On appréciera la présence de Winona Rider, encore un clin d’œil violent – de l’œil droit cette fois, ménageons le gauche –, au trio Portman/Rider/Knightley avec les deux dernières qui se font paraît-il régulièrement griller aux castings par la première au motif que ces trois là jouent dans la même catégorie de « brunette fragile au visage enfantin ». La présence de l'ex de Jack Sparrow ici, ainsi que son rôle, sont d’un cynisme franchement excessif, mais, avouons-le, clairvoyant quant à une certaine réalité hollywoodienne. Pour mieux affronter le réel, concevons-le pleinement.
Après le Inception de Nolan, voilà un nouvel hommage à un vrai génie du cinéma ; non pas une reconnaissance tardive mais bien un « signe » que les plus grands réalisateurs hollywoodiens actuellement en activité lui doivent vraiment – vraiment – beaucoup. Avec sa filmographie pourtant quantitativement légère, le réalisateur de Millenium Actress n’a pas fini de faire parler de lui.
Le cul de Nathalie Portman.
Black Swan, c'est Aronofsky qui veut faire son Old Boy.

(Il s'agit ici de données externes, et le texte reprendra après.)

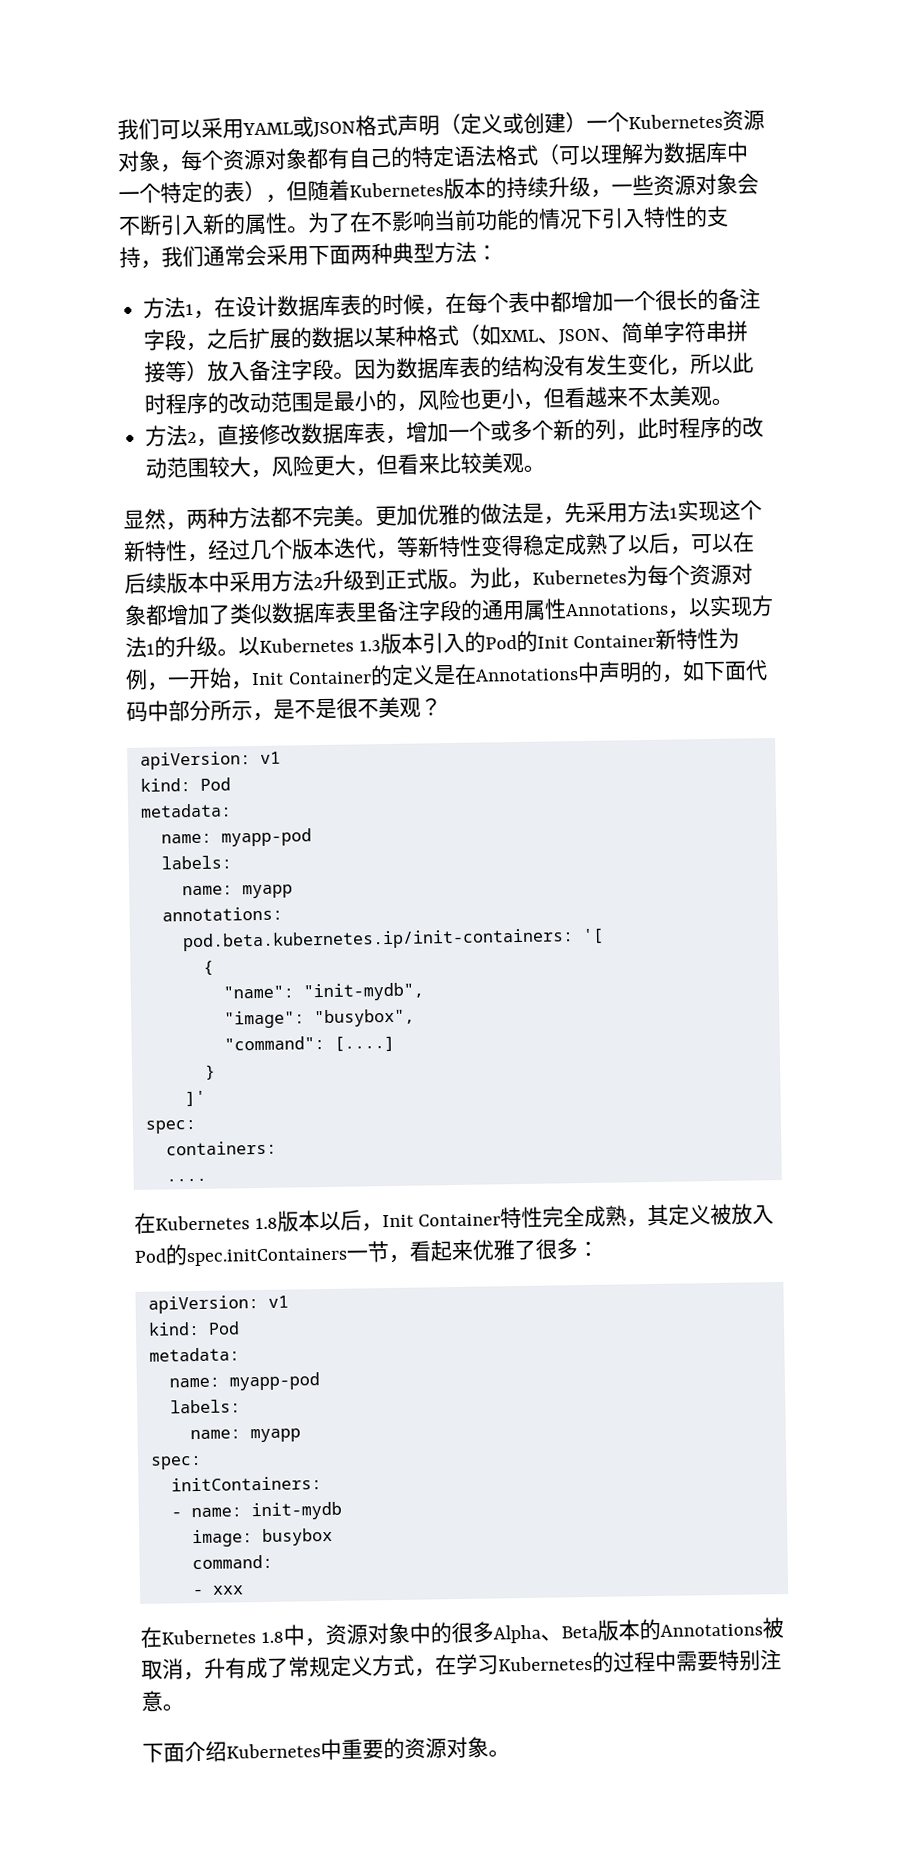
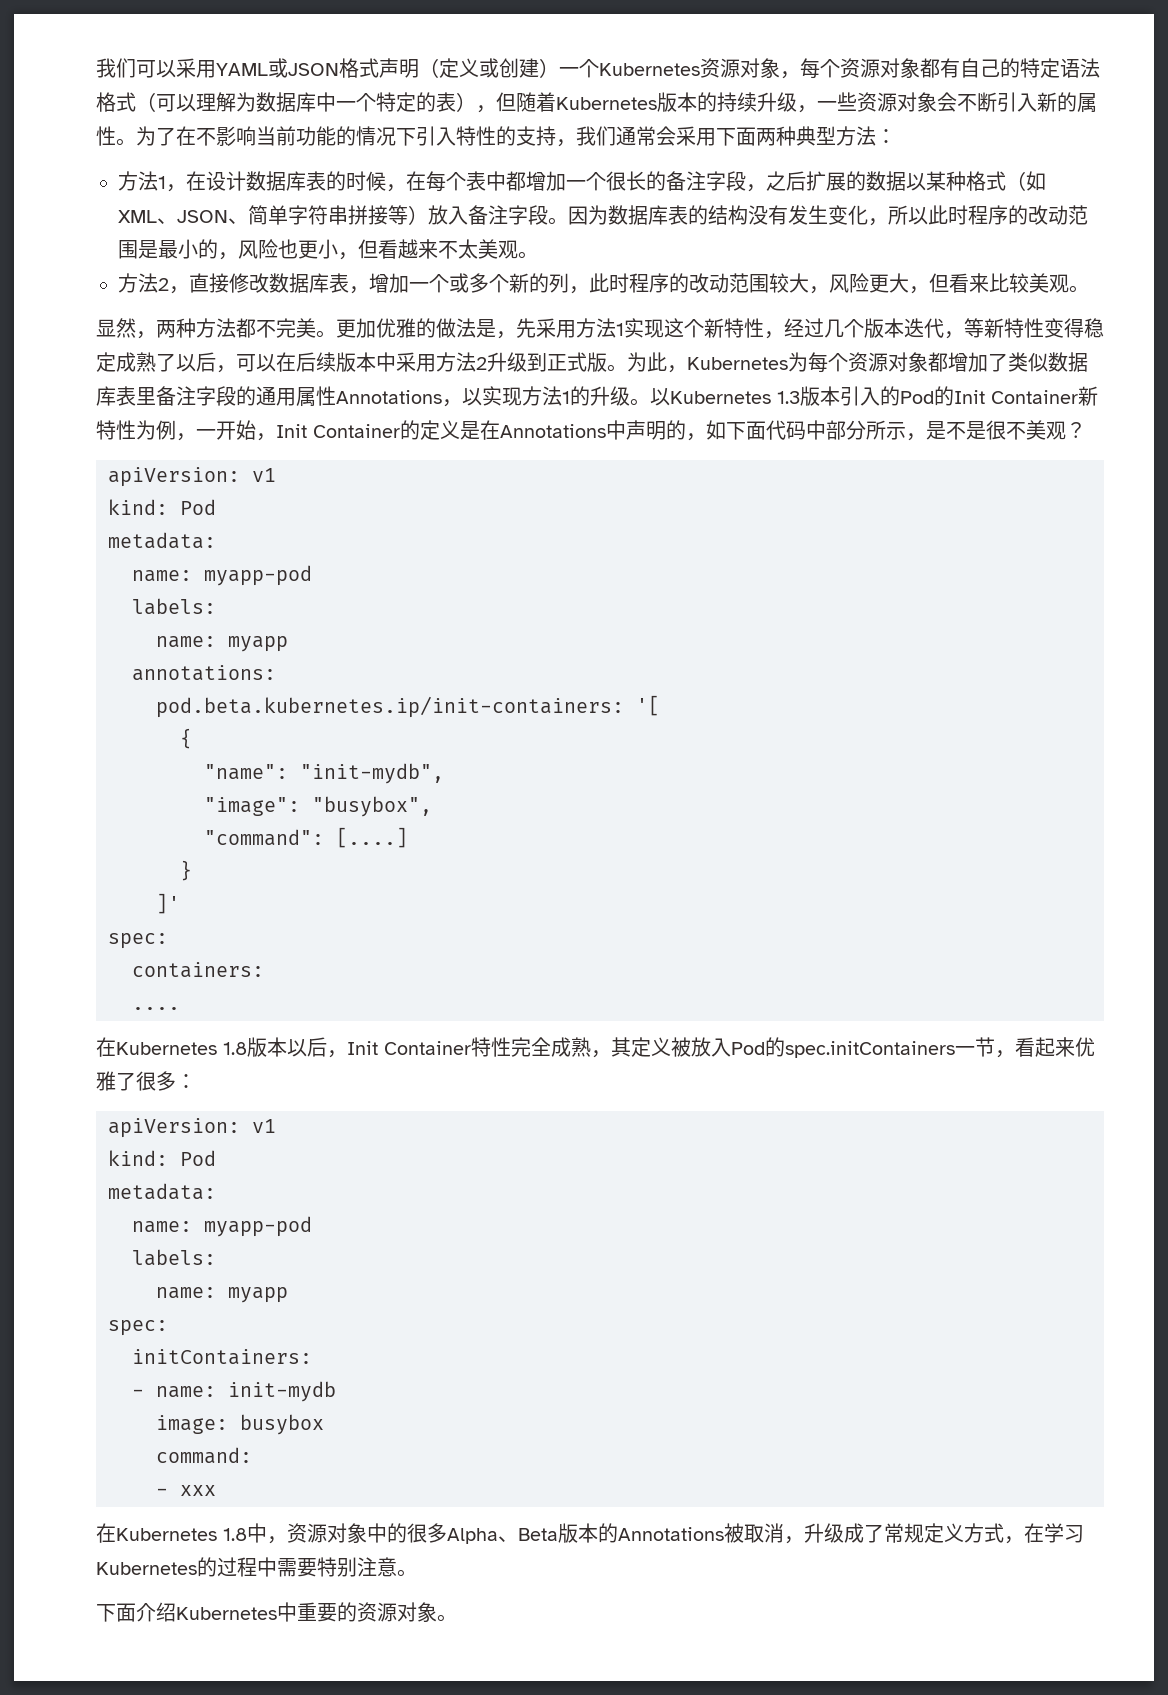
[225,1657,247,1679] 有 -> [824,1523,844,1543] 级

Je déconne... Je sais pas, c'est le fait de regarder trop de confessions intimes à la télé qui fait que la souffrance du schizophrène en direct et sans analyse et le glauque gratuit ont le vent en poupe ? Pourtant, J'ai une certaine affection pour les danseuses et Le lac des cygnes mais là... Ce fut un calvaire. Aronofsky touche au sommet de son "art", faire du misérabilisme comme un gros voyeur pas fin en envoyant valdinguer toute notion de subtilité au profit de l'effet dégueulasse seul, infligeant au spectateur la même souffrance gratuite en boucle. Réussir à ne pas me faire aimer (je ne peux pas la détester) Natalie Portman et à rendre Mila Kunis aussi quelconque est un véritable exploit, indéniable. Vincent Cassel est le seul personnage plus sympathique, c'est dire le niveau de turpitudes intérieures de Natalie et sa mère, duo glauquissime tellement caricatural et déjà vu en mieux qu'il ne reste plus aucune sympathie pour cette pauvre danseuse. Natalie est aussi sensuelle qu'une baguette de pain, et évidemment, n'a rien d'une danseuse professionnelle.
Ce n'est pas juste le scénario prévisible dès le premier quart d'heure, mais surtout le fait d'être pris pour un simple voyeur sadique qui est le pire. Aronofsky pense surement que le trip malsain, c'est l'ultime subtilité des sentiments... Au final, la musique emporte seule les quelques scènes censées climax. Ridicule. Aronofsky ne cesse de monter en régime dans la prétention et le pompage vulgaire de Perfect Blue jusqu'à finir par s'applaudir lui-même faisant jaillir son nom de la lumière blanche du paradis sous un tonnerre d'applaudissements... Infernal. J'ai été réellement gêné pour les acteurs.
Je pense donc que le seul moyen de survivre à ce film, c'est de se mettre dans la peau de Vincent pour sentir un peu le plaisir de faire chier ses pouffiasses et les niquer la seconde d'après. Oui, je sais c'est vulgaire, mais c'est exactement ça tout le long.